Stated problem: In the records below, copy the lines from the start through the line with "collection date: 1892-12", replacing "collector number" with "field number" and changing nothing else. Omit the pictures.

The data:
______________________________

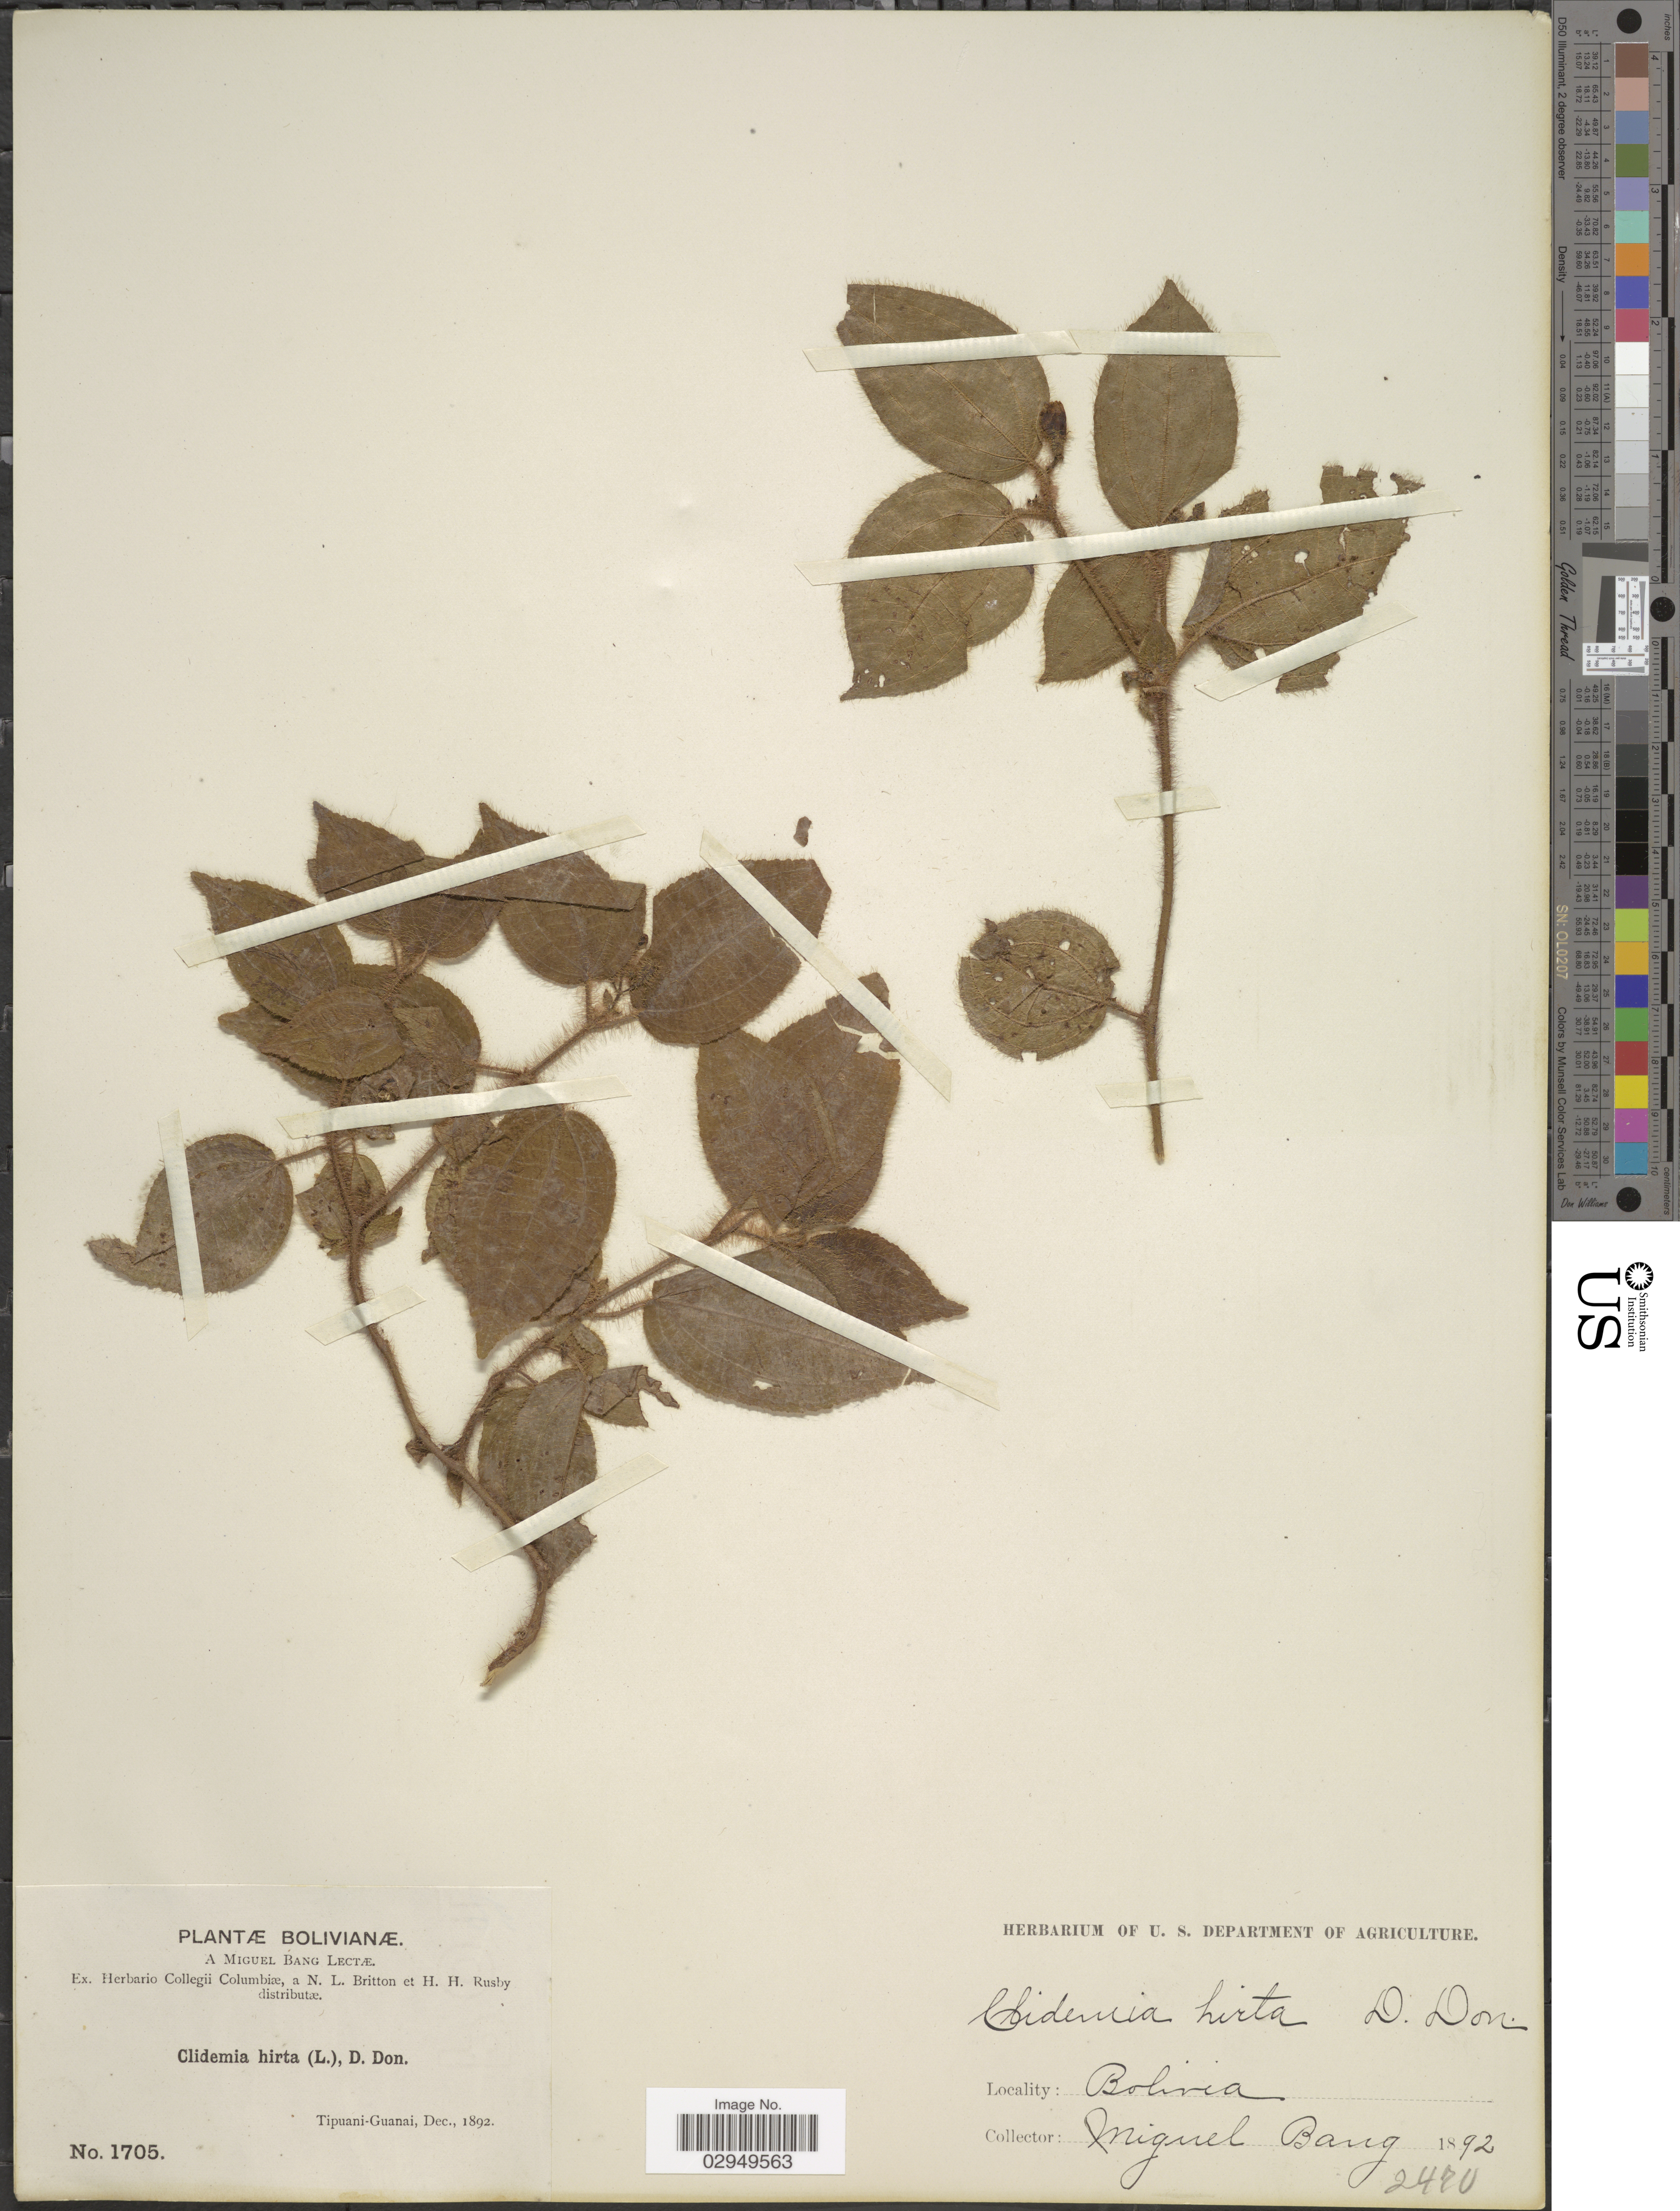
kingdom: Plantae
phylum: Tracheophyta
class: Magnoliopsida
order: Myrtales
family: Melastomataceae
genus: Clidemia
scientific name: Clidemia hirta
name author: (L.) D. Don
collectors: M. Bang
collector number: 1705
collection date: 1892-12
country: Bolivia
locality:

______________________________

Exercise result:
kingdom: Plantae
phylum: Tracheophyta
class: Magnoliopsida
order: Myrtales
family: Melastomataceae
genus: Clidemia
scientific name: Clidemia hirta
name author: (L.) D. Don
collectors: M. Bang
field number: 1705
collection date: 1892-12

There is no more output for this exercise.